> [Work required]: Rewrite the items below, changing each "catalogue / barcode" to "catalog / barcode" and leaving everything else as it is.
[BEGIN]
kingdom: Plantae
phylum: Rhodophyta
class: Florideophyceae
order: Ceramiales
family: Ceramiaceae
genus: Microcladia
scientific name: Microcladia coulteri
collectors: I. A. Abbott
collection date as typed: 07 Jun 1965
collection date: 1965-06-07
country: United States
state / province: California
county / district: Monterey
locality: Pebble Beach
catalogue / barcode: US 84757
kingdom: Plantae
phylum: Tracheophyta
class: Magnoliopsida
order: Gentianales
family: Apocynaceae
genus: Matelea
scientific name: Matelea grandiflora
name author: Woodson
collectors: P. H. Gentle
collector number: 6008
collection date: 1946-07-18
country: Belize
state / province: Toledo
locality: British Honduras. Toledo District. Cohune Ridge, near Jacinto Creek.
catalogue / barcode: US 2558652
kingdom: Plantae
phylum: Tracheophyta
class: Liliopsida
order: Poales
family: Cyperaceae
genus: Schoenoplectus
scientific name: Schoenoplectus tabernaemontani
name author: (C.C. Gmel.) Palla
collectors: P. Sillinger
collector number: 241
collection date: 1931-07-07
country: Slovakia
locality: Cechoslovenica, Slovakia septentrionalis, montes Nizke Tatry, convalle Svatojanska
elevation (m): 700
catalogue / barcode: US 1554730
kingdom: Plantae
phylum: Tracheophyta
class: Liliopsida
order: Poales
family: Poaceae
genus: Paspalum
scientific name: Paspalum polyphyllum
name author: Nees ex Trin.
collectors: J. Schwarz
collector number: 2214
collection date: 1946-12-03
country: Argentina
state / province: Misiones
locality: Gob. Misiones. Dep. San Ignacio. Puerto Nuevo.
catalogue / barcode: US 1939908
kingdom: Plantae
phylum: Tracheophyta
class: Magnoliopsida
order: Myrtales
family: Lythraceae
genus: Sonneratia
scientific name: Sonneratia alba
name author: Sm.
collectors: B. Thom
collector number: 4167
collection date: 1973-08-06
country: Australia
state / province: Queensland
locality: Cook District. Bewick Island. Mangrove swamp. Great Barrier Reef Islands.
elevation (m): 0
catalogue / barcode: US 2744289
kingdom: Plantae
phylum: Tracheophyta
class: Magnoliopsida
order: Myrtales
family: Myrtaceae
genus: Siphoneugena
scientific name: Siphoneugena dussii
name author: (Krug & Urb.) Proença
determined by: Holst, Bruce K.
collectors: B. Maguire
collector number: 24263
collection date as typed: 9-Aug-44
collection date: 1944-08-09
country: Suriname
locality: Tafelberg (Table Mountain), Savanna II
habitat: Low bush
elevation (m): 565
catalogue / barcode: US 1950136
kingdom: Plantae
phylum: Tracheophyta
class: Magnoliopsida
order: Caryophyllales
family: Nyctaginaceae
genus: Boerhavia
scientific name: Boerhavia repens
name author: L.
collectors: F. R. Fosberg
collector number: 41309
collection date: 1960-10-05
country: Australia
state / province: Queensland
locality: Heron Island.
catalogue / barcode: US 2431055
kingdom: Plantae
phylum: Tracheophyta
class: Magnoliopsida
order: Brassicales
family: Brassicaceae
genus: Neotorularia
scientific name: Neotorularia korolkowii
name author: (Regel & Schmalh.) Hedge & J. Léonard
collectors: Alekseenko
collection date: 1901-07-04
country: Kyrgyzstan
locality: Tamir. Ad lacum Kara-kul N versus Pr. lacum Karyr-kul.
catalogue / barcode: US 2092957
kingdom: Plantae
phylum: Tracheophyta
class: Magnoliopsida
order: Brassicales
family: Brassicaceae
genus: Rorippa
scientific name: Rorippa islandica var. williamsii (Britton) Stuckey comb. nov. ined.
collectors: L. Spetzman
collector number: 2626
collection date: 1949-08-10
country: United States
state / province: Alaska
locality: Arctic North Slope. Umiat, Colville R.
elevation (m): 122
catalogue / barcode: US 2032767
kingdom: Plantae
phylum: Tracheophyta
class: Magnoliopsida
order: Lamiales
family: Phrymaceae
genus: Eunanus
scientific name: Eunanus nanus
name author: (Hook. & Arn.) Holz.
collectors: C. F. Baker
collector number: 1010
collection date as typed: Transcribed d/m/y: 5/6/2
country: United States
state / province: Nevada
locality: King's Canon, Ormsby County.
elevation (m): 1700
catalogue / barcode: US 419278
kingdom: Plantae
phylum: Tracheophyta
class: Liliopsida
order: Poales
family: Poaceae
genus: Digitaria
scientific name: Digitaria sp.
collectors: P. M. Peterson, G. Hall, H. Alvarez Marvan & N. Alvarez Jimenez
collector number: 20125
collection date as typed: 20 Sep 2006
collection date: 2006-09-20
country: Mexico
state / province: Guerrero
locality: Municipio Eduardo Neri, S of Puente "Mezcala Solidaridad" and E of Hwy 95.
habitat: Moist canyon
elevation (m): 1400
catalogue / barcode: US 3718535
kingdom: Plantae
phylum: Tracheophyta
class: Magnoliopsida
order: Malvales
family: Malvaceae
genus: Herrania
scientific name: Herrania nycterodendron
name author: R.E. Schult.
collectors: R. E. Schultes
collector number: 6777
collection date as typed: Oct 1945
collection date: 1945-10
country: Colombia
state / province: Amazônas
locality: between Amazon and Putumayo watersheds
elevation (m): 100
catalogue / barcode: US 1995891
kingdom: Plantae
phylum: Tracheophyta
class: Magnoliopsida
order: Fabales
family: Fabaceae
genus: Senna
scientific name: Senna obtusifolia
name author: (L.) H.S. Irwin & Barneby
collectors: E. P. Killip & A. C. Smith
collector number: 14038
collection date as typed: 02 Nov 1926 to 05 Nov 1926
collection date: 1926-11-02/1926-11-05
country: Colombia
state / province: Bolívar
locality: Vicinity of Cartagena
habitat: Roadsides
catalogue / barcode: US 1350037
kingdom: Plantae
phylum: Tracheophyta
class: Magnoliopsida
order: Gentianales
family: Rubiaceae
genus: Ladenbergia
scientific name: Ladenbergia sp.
[END]
> [Response]:
kingdom: Plantae
phylum: Rhodophyta
class: Florideophyceae
order: Ceramiales
family: Ceramiaceae
genus: Microcladia
scientific name: Microcladia coulteri
collectors: I. A. Abbott
collection date as typed: 07 Jun 1965
collection date: 1965-06-07
country: United States
state / province: California
county / district: Monterey
locality: Pebble Beach
catalog / barcode: US 84757
kingdom: Plantae
phylum: Tracheophyta
class: Magnoliopsida
order: Gentianales
family: Apocynaceae
genus: Matelea
scientific name: Matelea grandiflora
name author: Woodson
collectors: P. H. Gentle
collector number: 6008
collection date: 1946-07-18
country: Belize
state / province: Toledo
locality: British Honduras. Toledo District. Cohune Ridge, near Jacinto Creek.
catalog / barcode: US 2558652
kingdom: Plantae
phylum: Tracheophyta
class: Liliopsida
order: Poales
family: Cyperaceae
genus: Schoenoplectus
scientific name: Schoenoplectus tabernaemontani
name author: (C.C. Gmel.) Palla
collectors: P. Sillinger
collector number: 241
collection date: 1931-07-07
country: Slovakia
locality: Cechoslovenica, Slovakia septentrionalis, montes Nizke Tatry, convalle Svatojanska
elevation (m): 700
catalog / barcode: US 1554730
kingdom: Plantae
phylum: Tracheophyta
class: Liliopsida
order: Poales
family: Poaceae
genus: Paspalum
scientific name: Paspalum polyphyllum
name author: Nees ex Trin.
collectors: J. Schwarz
collector number: 2214
collection date: 1946-12-03
country: Argentina
state / province: Misiones
locality: Gob. Misiones. Dep. San Ignacio. Puerto Nuevo.
catalog / barcode: US 1939908
kingdom: Plantae
phylum: Tracheophyta
class: Magnoliopsida
order: Myrtales
family: Lythraceae
genus: Sonneratia
scientific name: Sonneratia alba
name author: Sm.
collectors: B. Thom
collector number: 4167
collection date: 1973-08-06
country: Australia
state / province: Queensland
locality: Cook District. Bewick Island. Mangrove swamp. Great Barrier Reef Islands.
elevation (m): 0
catalog / barcode: US 2744289
kingdom: Plantae
phylum: Tracheophyta
class: Magnoliopsida
order: Myrtales
family: Myrtaceae
genus: Siphoneugena
scientific name: Siphoneugena dussii
name author: (Krug & Urb.) Proença
determined by: Holst, Bruce K.
collectors: B. Maguire
collector number: 24263
collection date as typed: 9-Aug-44
collection date: 1944-08-09
country: Suriname
locality: Tafelberg (Table Mountain), Savanna II
habitat: Low bush
elevation (m): 565
catalog / barcode: US 1950136
kingdom: Plantae
phylum: Tracheophyta
class: Magnoliopsida
order: Caryophyllales
family: Nyctaginaceae
genus: Boerhavia
scientific name: Boerhavia repens
name author: L.
collectors: F. R. Fosberg
collector number: 41309
collection date: 1960-10-05
country: Australia
state / province: Queensland
locality: Heron Island.
catalog / barcode: US 2431055
kingdom: Plantae
phylum: Tracheophyta
class: Magnoliopsida
order: Brassicales
family: Brassicaceae
genus: Neotorularia
scientific name: Neotorularia korolkowii
name author: (Regel & Schmalh.) Hedge & J. Léonard
collectors: Alekseenko
collection date: 1901-07-04
country: Kyrgyzstan
locality: Tamir. Ad lacum Kara-kul N versus Pr. lacum Karyr-kul.
catalog / barcode: US 2092957
kingdom: Plantae
phylum: Tracheophyta
class: Magnoliopsida
order: Brassicales
family: Brassicaceae
genus: Rorippa
scientific name: Rorippa islandica var. williamsii (Britton) Stuckey comb. nov. ined.
collectors: L. Spetzman
collector number: 2626
collection date: 1949-08-10
country: United States
state / province: Alaska
locality: Arctic North Slope. Umiat, Colville R.
elevation (m): 122
catalog / barcode: US 2032767
kingdom: Plantae
phylum: Tracheophyta
class: Magnoliopsida
order: Lamiales
family: Phrymaceae
genus: Eunanus
scientific name: Eunanus nanus
name author: (Hook. & Arn.) Holz.
collectors: C. F. Baker
collector number: 1010
collection date as typed: Transcribed d/m/y: 5/6/2
country: United States
state / province: Nevada
locality: King's Canon, Ormsby County.
elevation (m): 1700
catalog / barcode: US 419278
kingdom: Plantae
phylum: Tracheophyta
class: Liliopsida
order: Poales
family: Poaceae
genus: Digitaria
scientific name: Digitaria sp.
collectors: P. M. Peterson, G. Hall, H. Alvarez Marvan & N. Alvarez Jimenez
collector number: 20125
collection date as typed: 20 Sep 2006
collection date: 2006-09-20
country: Mexico
state / province: Guerrero
locality: Municipio Eduardo Neri, S of Puente "Mezcala Solidaridad" and E of Hwy 95.
habitat: Moist canyon
elevation (m): 1400
catalog / barcode: US 3718535
kingdom: Plantae
phylum: Tracheophyta
class: Magnoliopsida
order: Malvales
family: Malvaceae
genus: Herrania
scientific name: Herrania nycterodendron
name author: R.E. Schult.
collectors: R. E. Schultes
collector number: 6777
collection date as typed: Oct 1945
collection date: 1945-10
country: Colombia
state / province: Amazônas
locality: between Amazon and Putumayo watersheds
elevation (m): 100
catalog / barcode: US 1995891
kingdom: Plantae
phylum: Tracheophyta
class: Magnoliopsida
order: Fabales
family: Fabaceae
genus: Senna
scientific name: Senna obtusifolia
name author: (L.) H.S. Irwin & Barneby
collectors: E. P. Killip & A. C. Smith
collector number: 14038
collection date as typed: 02 Nov 1926 to 05 Nov 1926
collection date: 1926-11-02/1926-11-05
country: Colombia
state / province: Bolívar
locality: Vicinity of Cartagena
habitat: Roadsides
catalog / barcode: US 1350037
kingdom: Plantae
phylum: Tracheophyta
class: Magnoliopsida
order: Gentianales
family: Rubiaceae
genus: Ladenbergia
scientific name: Ladenbergia sp.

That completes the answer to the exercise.